La película tiene una producción muy cuidada, lo que da calidad al proyecto. Sin que el director Jean-Paul Salomé muestre un talento desproporcionado, las localizaciones tan extraordinarias en el museo del Louvre y en las calles parisinas, junto a unos buenos actores, logran que La máscara del faraón no envidie en absoluto a las cintas americanas de características similares. Sophie Marceau compone un difícil personaje. Julie Christie está genial en su interpretación de la investigadora Glenda Spencer. Su personaje, junto al de Verlac, y al del director del museo, destila una ironía que restan trascendencia a la historia, lo que permite disfrutarla más aun. En general, los personajes mayores –incluida la abuela de Lisa-, son un contrapunto cómico a la pareja de protagonistas que enriquece mucho la historia.

El uso de los efectos especiales es más discutible: tanto la forma que toma el fantasma, pululando por doquier, como los movimientos etéreos de la momia, se hallan en una dimensión diferente del resto de la película.

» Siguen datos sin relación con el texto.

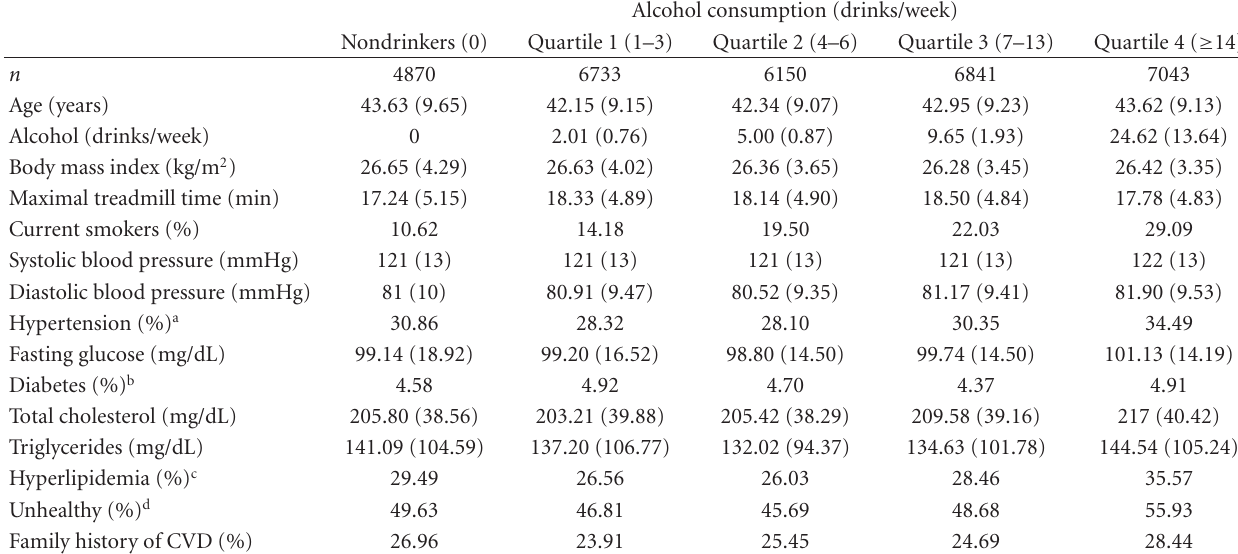
Table 1: Baseline demographics by alcohol consumption level, Aerobics Center for Longitudinal Study (ACLS), 1974–2002.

Primero, no son muy creíbles; y segundo, rompen el ritmo de la escena. De la misma forma, el sueño que tiene Lisa, cuando está encerrada en el hospital psiquiátrico, no es muy convincente. Pese a que consigue hacernos ver que se trata de un sueño a través de una óptica deformada, la solución estética no es buena. Los efectos electromagnéticos son graciosos, pero se abusa un poco de ellos; a veces se parece más a un superhéroe eléctrico que a un antiguo faraón.

De lo que adolecen las escenas con efectos especiales, se puede extender al resto. El mal manejo del tiempo en una narración sincopada, con un ritmo atropellado, frenético –a los planos les falta tiempo-, hace que no haya suspense y el misterio se banalice. El espectador sabe que Belphégor es Lisa, pero no importa mucho que lo sepa.

En definitiva, Belphégor, el fantasma del Louvre es una película para pasar una tarde de domingo en compañía de una bella mujer. Y preferible siempre al maniqueísmo primitivo y simplón que los americanos desprenden en sus obras.